Looking for Greener Pastures
Most window and door companies tout the fact that their products are energy efficient. Many want to go further and say their products are green. But what does that mean?
Is it a product’s U-value or solar heat gain coefficient? Is it some recycled content, certified wood or lead-free PVC?
If you’ve covered all those elements, can you say your products are green if your company isn’t green somehow? What yardstick can you use for that? Is it good enough to follow the rules and regulations set forth by the government, or does your company have to do more? There are manufacturers that have found customers for sawdust, to make sure no part of their wood goes to waste. Some regrind vinyl and use it again. Some companies have invested significantly to reduce water consumption, while others have gone beyond regulatory requirements when it comes to cleaning up what their plants send out into the air or wastewater system. Some companies have implemented programs to minimize and/or take back packing and shipping materials for recycling.
Given the cost of gas, many are looking at making sure their trucks and service vehicles are more fuel efficient. A lot of green initiatives simply make sense on the bottom line.
Still, I’ve heard several window and door executives express some frustration that they just don’t get any credit for their green efforts. Despite the usual grumbling regarding codes, standards and regulations, I think there’s actually interest out there for a checklist with requirements that could be fulfilled so a company could say, “Our products are green and we’re green too.”
It’s an admirable desire. Part of me thinks it’s an idea that should be pursued. Another part of me thinks about all the green ads I see on television and in print and wonder, “why wait for some official program?” Not that I doubt Toyota is doing what it can for a better environment, but did they get a third party’s blessing before having people build a model of a Prius from sticks and leaves in one of their commercials and saying they were committed to making as small an environmental impact as possible.
Sure, there are good reasons for caution and maybe checking in with the lawyers. No one wants to be accused of “greenwashing.” I certainly wouldn’t encourage that, but I think many window and door companies are being too hesitant when marketing their products and even themselves. It seems they fear that if they try paint themselves “green,” Greenpeace will find a reason to be picketing outside their plant the next week.

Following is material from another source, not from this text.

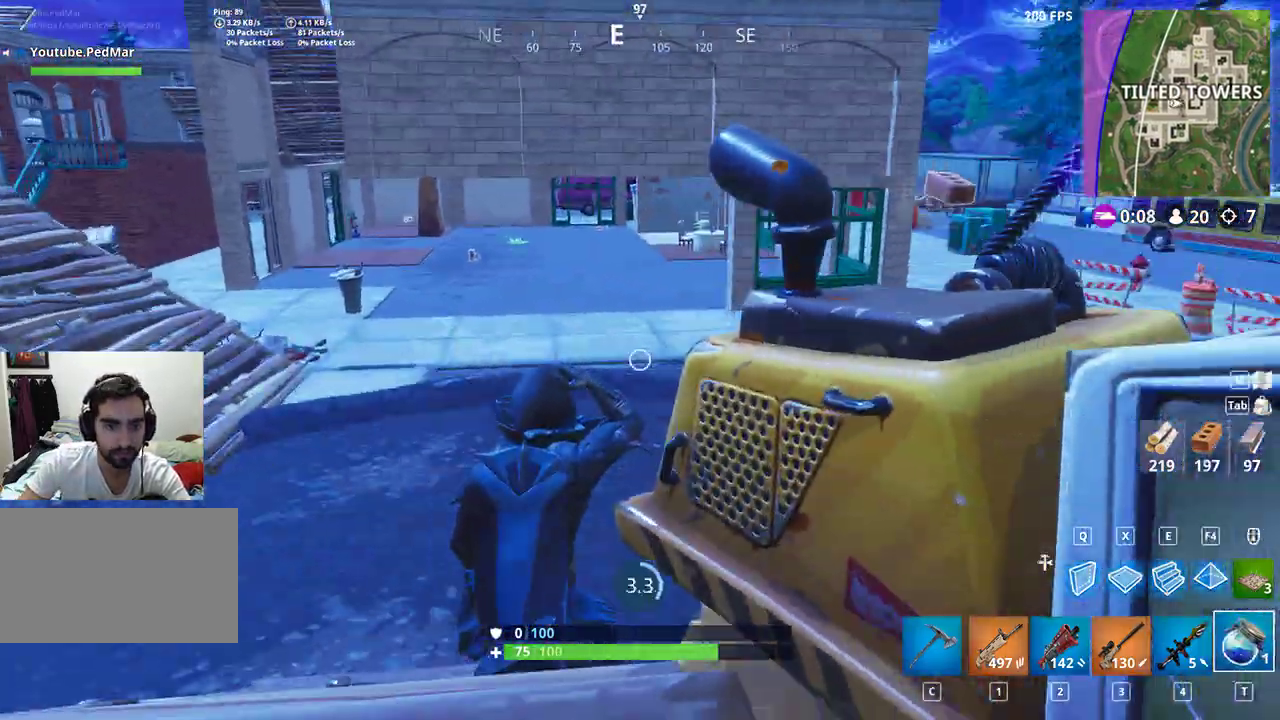
{"keys": [], "mouse": [], "events": []}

I don’t see any reason good corporate citizens taking legitimate steps to make energy-efficient products and minimize their environmental impact should be afraid to say it. (The Federal Trade Commission (www.ftc.gov), by the way, offers downloadable guidelines to green marketing.)

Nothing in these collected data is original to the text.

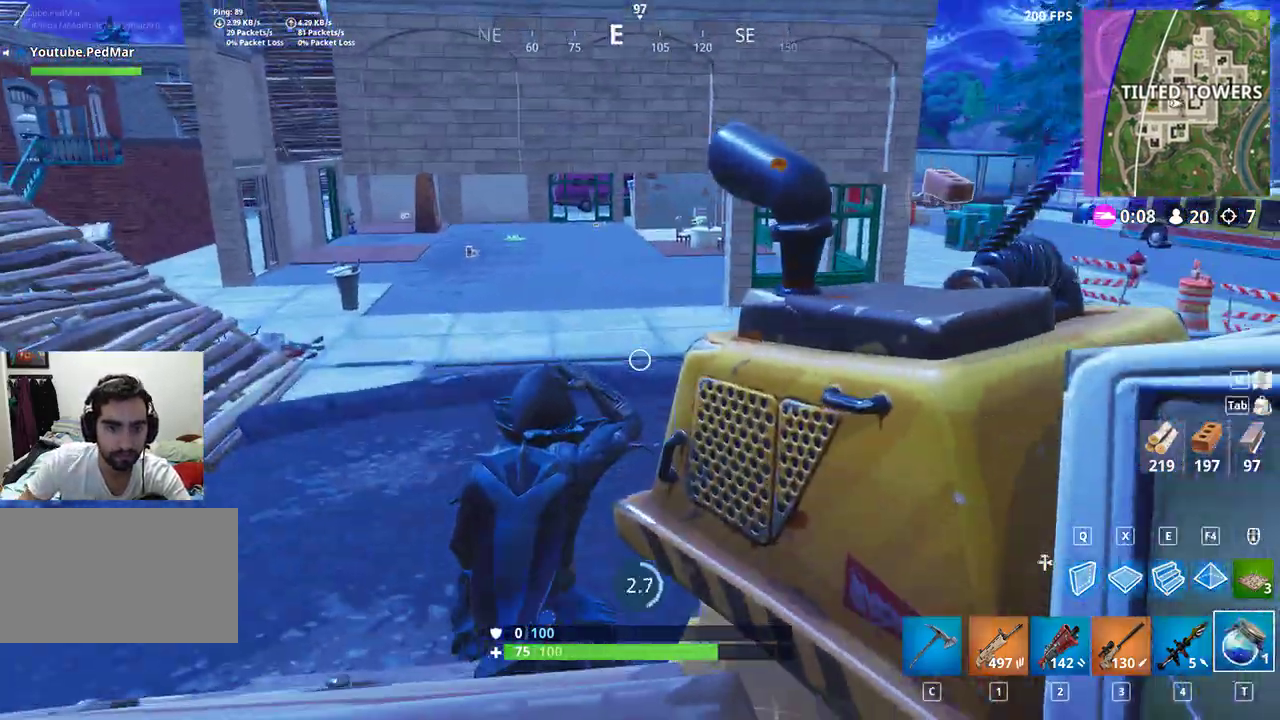
{"keys": [], "mouse": [], "events": []}
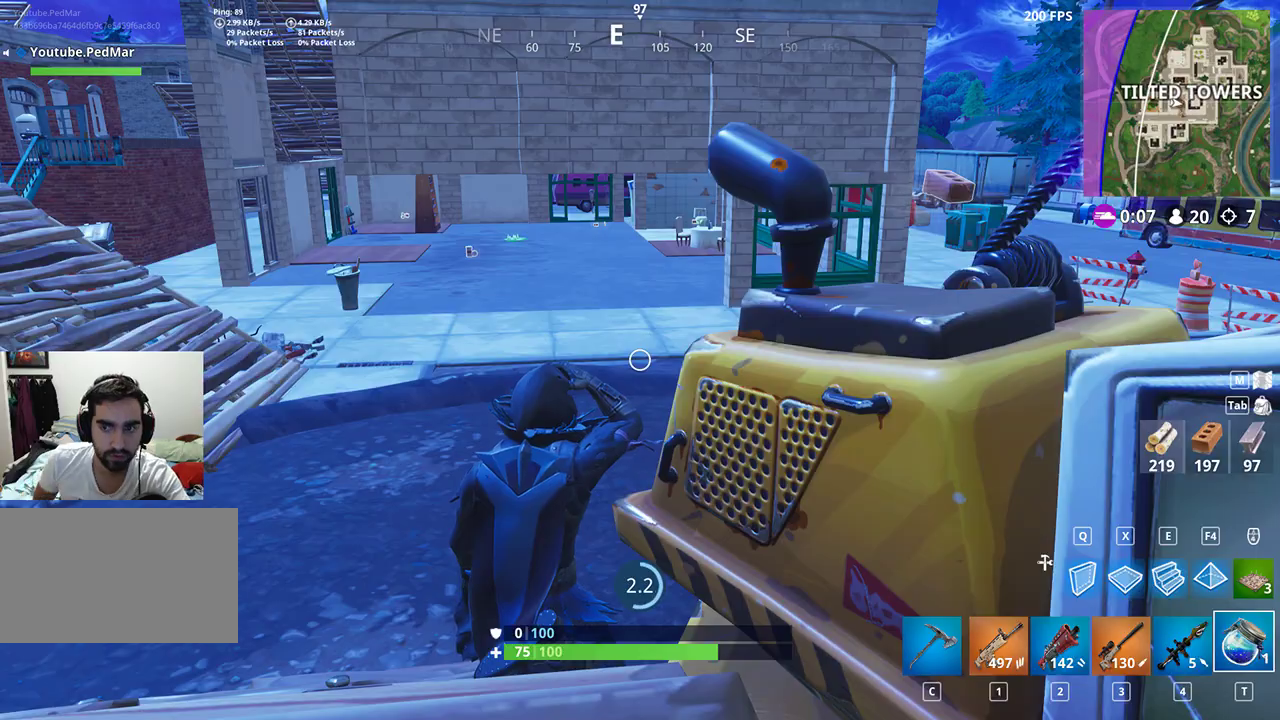
{"keys": [], "mouse": [], "events": []}
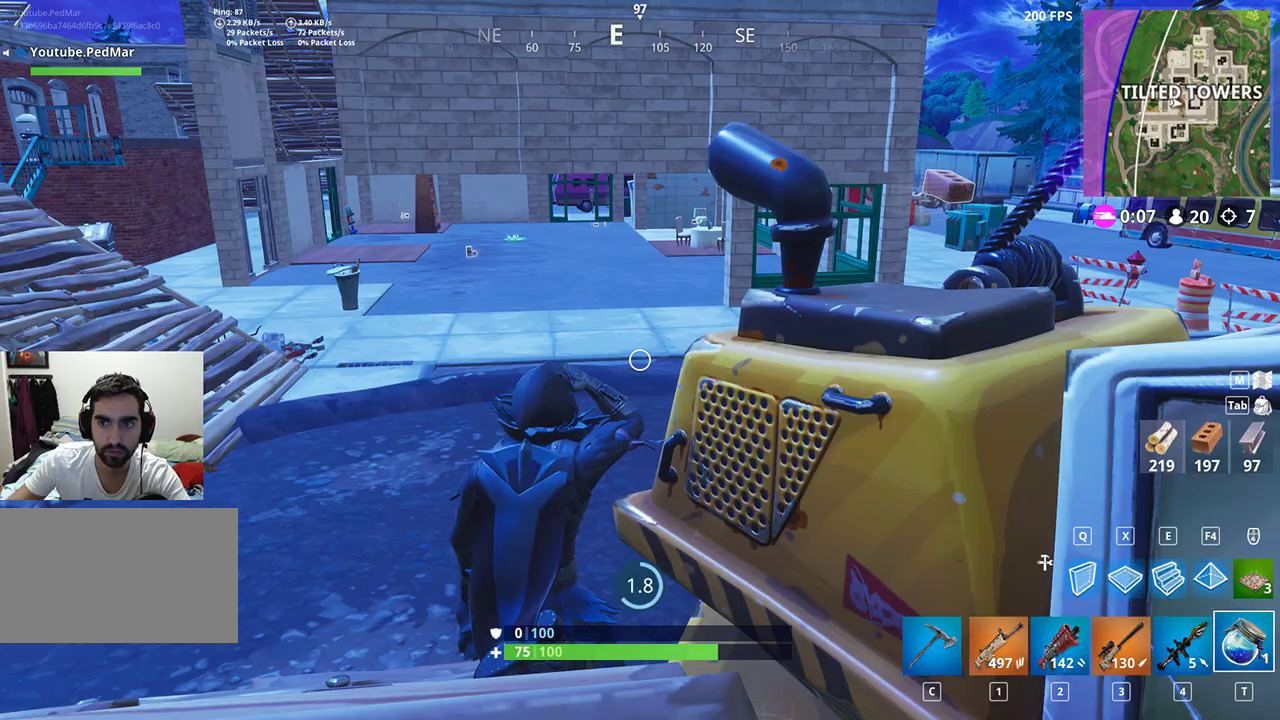
{"keys": [], "mouse": [], "events": []}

There’s another part of me, however, that says, “Don’t pin your hopes on green.” And here I’ll cite Eric Ryan, one of the co-founders of a well-known green company, Method, which makes household cleaning products first popularized in Target stores. Many companies fail, he suggests, because “they think the green consumer market is growing so all they have to do is target that and stick a green leaf on the label.” A green advocate, he’s not discounting green efforts, but emphasizes that green is just one product attribute. “You have to appreciate that green credentials are not the only reason a customer buys a product, and you have to focus just as much on price, quality and design.” The goal for a truly green company, he adds, should be “to make sure that all products in a market are green.”

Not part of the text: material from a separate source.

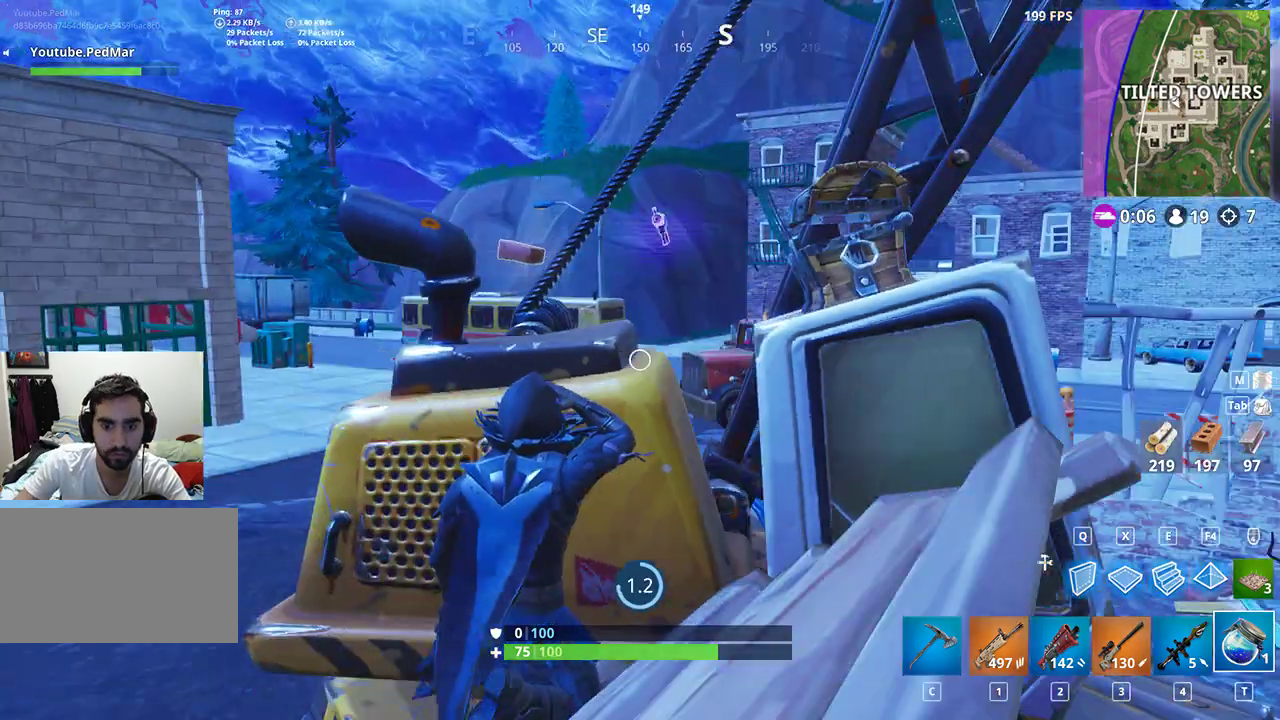
{"keys": [], "mouse": [], "events": []}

In some ways, that’s already the case in the window and door market. The past 20 years or so have produced such a wave of product improvements, we’re all green. Now I know that’s an overstatement, and I’m sure I could find environmentalists who could point out our faults, as an industry and at individual companies, but few can deny the strides we’ve made. The Department of Energy’s efforts to tighten Energy Star requirements for windows, doors and skylights are a recognition that our market has transformed. They want to transform us again.
And I suspect we will. Green building is but one element in efforts to combat global climate change that some see transforming our whole economy. I don’t know how fast that change will come, but I would encourage window and door manufacturers, distributors and dealers to tell their green stories in the meantime. There are opportunities for individual companies out there and I think the more those stories are told, the better off we’ll be as an industry.